## Directive a
In the records, from the first line through the line containing "朝日新聞社のニュースサイト", switch "Read More" to "Lire la suite" and leave everything else unchanged. Omit the pictures from your answer.
==== Text shown ====
Once Upon a Time in China III



Reviewed by YTSL

Before the opening credits roll in that whose Chinese title translates into English as “Wong Fei Hung 3:  Lion King Struggle(s) for Supremacy”, the viewers of this Film Workshop production are made privy to a conversation between the Dowager Empress Tzu Hsi and her Prime Minister.  In it, the imperial personage seemed to knowingly assert that “these foreigners” who abound(ed) in China’s capital city as well as elsewhere “are tricky” but then undermined the sense that she really knew them by asking her Prime Minister, in all seriousness, “don’t you think that the foreigners will be scared to death by our lions?” (This especially so when the lions in question were not wild creatures but artificial ones of the kind that need to be “brought to life” -- in dances and (usually) on ceremonial occasions -- by humans).

Relatedly, the Prime Minister’s suggestions that “our foreign policy should be to play one (foreign) country against another...(in order to) create conflicts among them” and “our internal policy should be to encourage the trend in martial arts” may seem theoretically sound; what with the former being akin to the “divide and conquer” idea that worked so well for the British colonialists and the latter appearing to be a pro-physical health perspective that Wong Fei Hung would whole-heartedly endorse.  However, as succeeding events depicted in ONCE UPON A TIME IN CHINA III show, what can also transpire from such edicts issued from on high are communally divisive plus strength-sapping internal conflicts that are seriously in danger of being taken advantage of by China’s powerful “gwailo” neighbors along with glory-seeking native individuals.
When viewed in this manner, the third installment in Tsui Hark’s ONCE UPON A TIME IN CHINA series can be looked upon as one in which the auteur -- who has directing, producing and co-scriptwriting (along with the eccentrically monikered Charcoal Cheung) credits for this 1993 effort -- and the Cantonese folk hero who is at the center of this group of works attempt to enlighten the sadly out of touch government as well as strike blows against those groups and individuals who more directly threaten the well-being of Wong Fei Hung’s beloved homeland -- enlarged here by Wong Fei Hung’s father, Fu Shan native Wong Kei Ying, being shown to now reside outside of Canton/Guandong province (More specifically, in the capital city of Peking/Beijing) -- and its people.  Still, this (re)viewer gets the sense that what mattered much more to many (other) Hong Kong movie fans about this offering from the often masterful plus political film maker -- whose style has been characterized by the likes of Stephen Teo as “nationalism on speed” -- was it being filled with lots of color (courtesy of the hundreds of battling as well as performing lions on display) and action (particularly that executed by Mainland Chinese wushu wizards turned action actors, Jet Li and Xiong Xin Xin).
==== Information provided ====
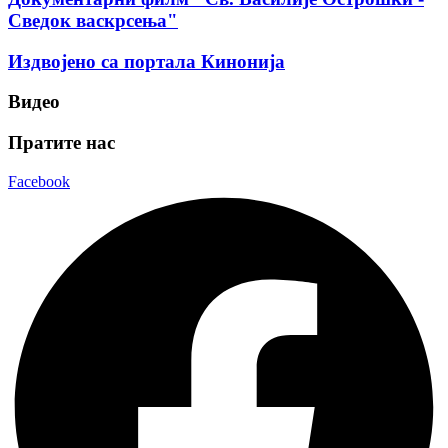
Сведок васкрсења"
Издвојено са портала Кинонија
Видео
Пратите нас
Facebook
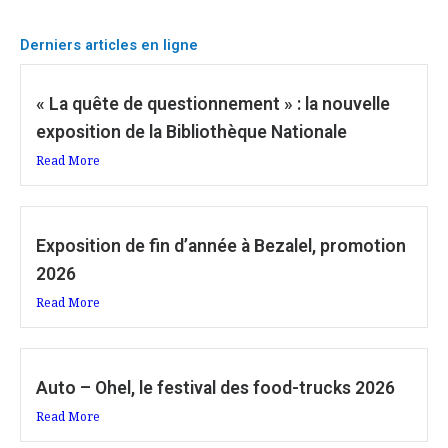
Derniers articles en ligne
« La quête de questionnement » : la nouvelle
exposition de la Bibliothèque Nationale
Read More
Exposition de fin d’année à Bezalel, promotion
2026
Read More
Auto – Ohel, le festival des food-trucks 2026
Read More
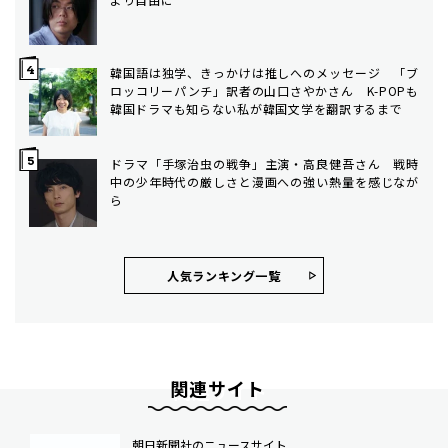
韓国語は独学、きっかけは推しへのメッセージ 「ブ
ロッコリーパンチ」訳者の山口さやかさん K-POPも
韓国ドラマも知らない私が韓国文学を翻訳するまで
ドラマ「手塚治虫の戦争」主演・高良健吾さん 戦時
中の少年時代の厳しさと漫画への強い熱量を感じなが
ら
人気ランキング⼀覧
関連サイト
朝日新聞社のニュースサイト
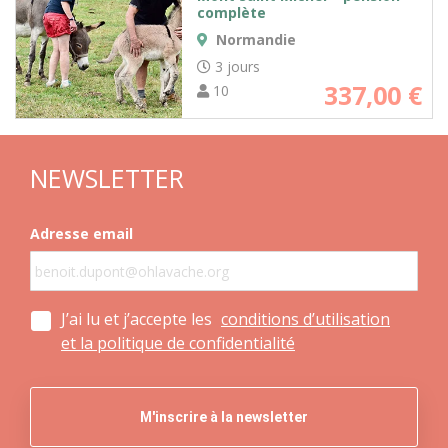
complète
Normandie
3 jours
337,00
€
10
NEWSLETTER
Adresse email
J’ai lu et j’accepte les
conditions d’utilisation
et la politique de confidentialité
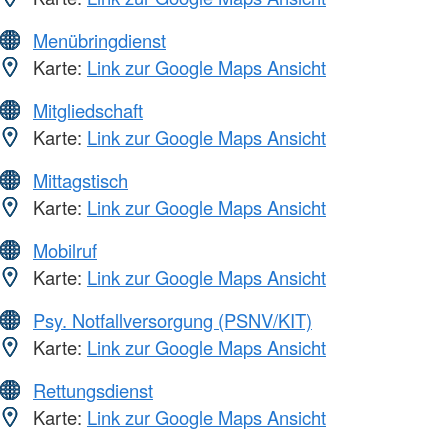
Menübringdienst
Karte:
Link zur Google Maps Ansicht
Mitgliedschaft
Karte:
Link zur Google Maps Ansicht
Mittagstisch
Karte:
Link zur Google Maps Ansicht
Mobilruf
Karte:
Link zur Google Maps Ansicht
Psy. Notfallversorgung (PSNV/KIT)
Karte:
Link zur Google Maps Ansicht
Rettungsdienst
Karte:
Link zur Google Maps Ansicht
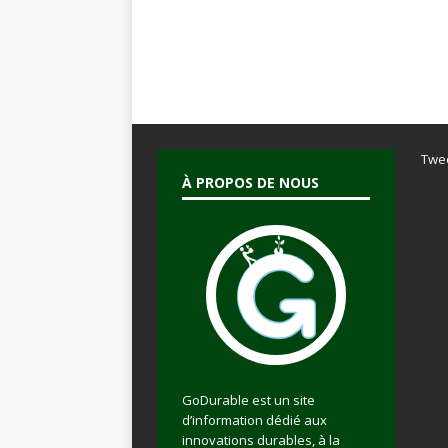
Twe
À PROPOS DE NOUS
GoDurable est un site
d’information dédié aux
innovations durables, à la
====
## Directive b
State whether each statement agrees with the review, answering yes or no and quoting the deciding words: (i) the film was released in 1993; (ii) Wong Kei Ying is shown residing in Canton province; (iii) the opening conversation is between the Dowager Empress Tzu Hsi and a foreign envoy.

## Written response a
Сведок васкрсења"
Издвојено са портала Кинонија
Видео
Пратите нас
Facebook
Derniers articles en ligne
« La quête de questionnement » : la nouvelle
exposition de la Bibliothèque Nationale
Lire la suite
Exposition de fin d’année à Bezalel, promotion
2026
Lire la suite
Auto – Ohel, le festival des food-trucks 2026
Lire la suite
韓国語は独学、きっかけは推しへのメッセージ 「ブ
ロッコリーパンチ」訳者の山口さやかさん K-POPも
韓国ドラマも知らない私が韓国文学を翻訳するまで
ドラマ「手塚治虫の戦争」主演・高良健吾さん 戦時
中の少年時代の厳しさと漫画への強い熱量を感じなが
ら
人気ランキング⼀覧
関連サイト
朝日新聞社のニュースサイト

## Written response b
(i) Yes: "credits for this 1993 effort"
(ii) No: "being shown to now reside outside of Canton/Guandong province"
(iii) No: "a conversation between the Dowager Empress Tzu Hsi and her Prime Minister"